Usually, only one of these sets of models can be a reasonable description of the data. Applying the second set $(1\text{a})$ and $(2\text{a})$ when the first set $(1)$ and $(2)$ is a good model, or the first when the second is good, amounts to working with a nonlinear, heteroscedastic dataset, which therefore ought to be fit poorly with a linear regression. When either of these situations is the case, we might expect the better model to exhibit the larger $R^2$. However, what about if neither is the case? Can we still expect the larger $R^2$ to help us identify the better model?
Analysis
In some sense this isn't a good question, because if neither model is appropriate, we ought to find a third model. However, the issue before us concerns the utility of $R^2$ in helping us make this determination. Moreover, many people think first about the shape of the relationship between $x$ and $y$--is it linear, is it logarithmic, is it something else--without being concerned about the characteristics of the regression errors $\varepsilon_i$ or $\eta_i$. Let us therefore consider a situation where our model gets the relationship right but is wrong about its error structure, or vice versa.
Such a model (which commonly occurs) is a least-squares fit to an exponential relationship,
$$y_i = \exp\left(\alpha_0 + x_i\alpha\right) + \theta_i.\tag{3}$$
Now the logarithm of $y$ is a linear function of $x$, as in $(2\text{a})$, but the error terms $\theta_i$ are additive, as in $(2)$. In such cases $R^2$ might mislead us into choosing the model with the wrong relationship between $x$ and $y$.
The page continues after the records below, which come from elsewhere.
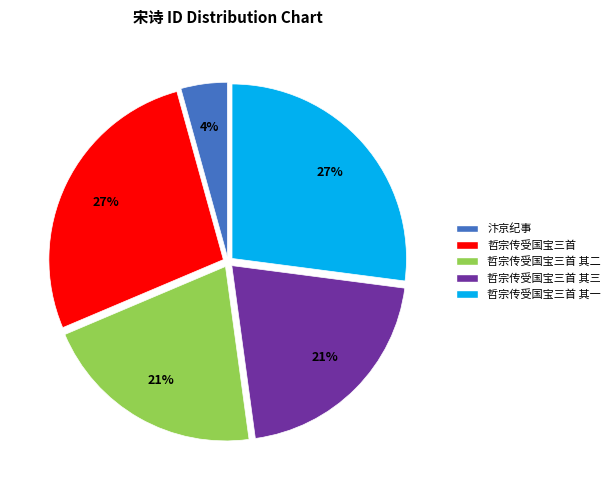

To the nearest percent, what percentage of the pie is 哲宗传受国宝三首 其一?

27%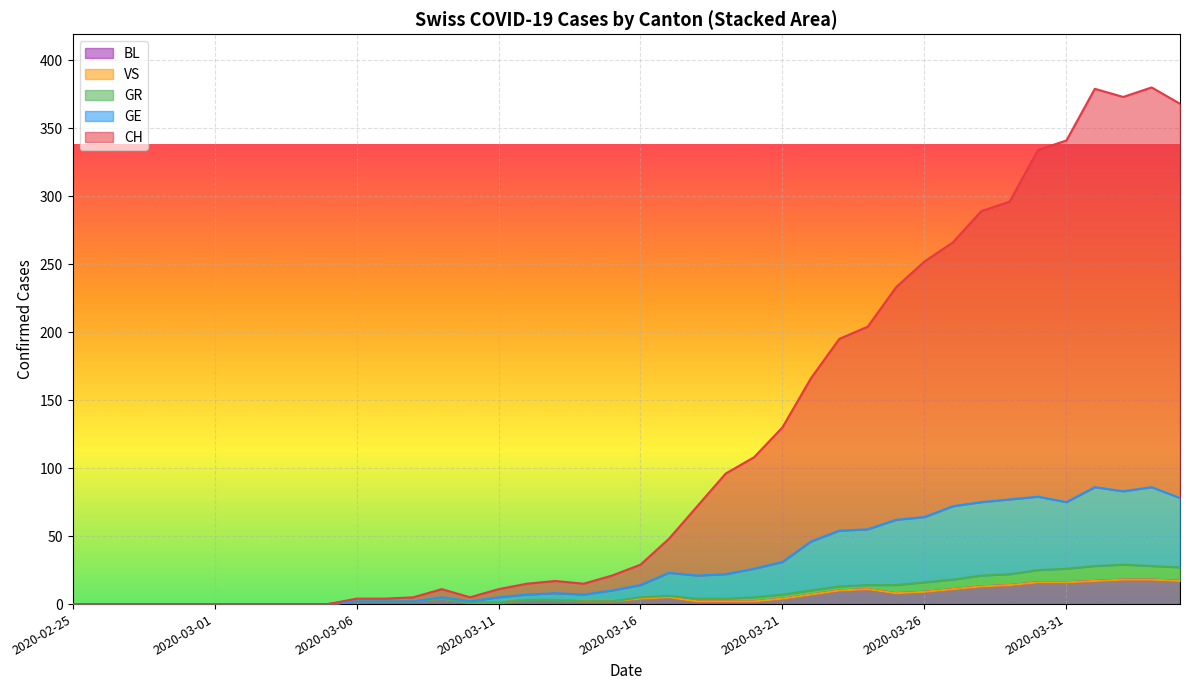

What is the highest value of the BL series?

18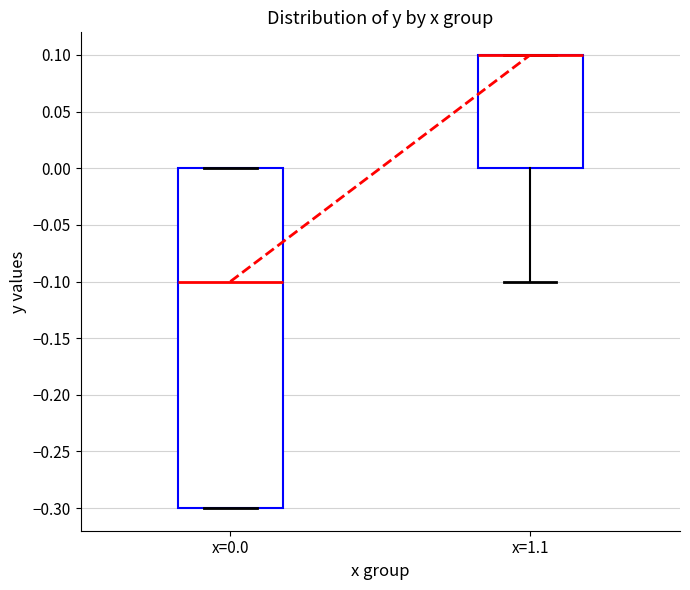

Which box is the tallest, from its lower edge to its upper edge?

x=0.0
Here is an illustration of model $(3)$. There are $300$ observations for $x_i$ (a 1-vector equally distributed between $1.0$ and $1.6$). The left panel shows the original $(x,y)$ data while the right panel shows the $(x,\log(y))$ transformed data. The dashed red lines plot the true underlying relationship, while the solid blue lines show the least-squares fits. The data and the true relationship are the same in both panels: only the models and their fits differ.

The fit to the log responses at the right clearly is good: it nearly coincides with the true relationship and both are linear. The fit to the original responses at the left clearly is worse: it is linear while the true relationship is exponential. Unfortunately, it has a notably larger value of $R^2$: $0.70$ compared to $0.56$. That's why we should not trust $R^2$ to lead us to the better model. That's why we should not be satisfied with the fit even when $R^2$ is "high" (and in many applications, a value of $0.70$ would be considered high indeed).
Incidentally, a better way to assess these models includes goodness of fit tests (which would indicate the superiority of the log model at the right) and diagnostic plots for stationarity of the residuals (which would highlight problems with both models). Such assessments would naturally lead one either to a weighted least-squares fit of $\log(y)$ or directly to model $(3)$ itself, which would have to be fit using maximum likelihood or nonlinear least squares methods.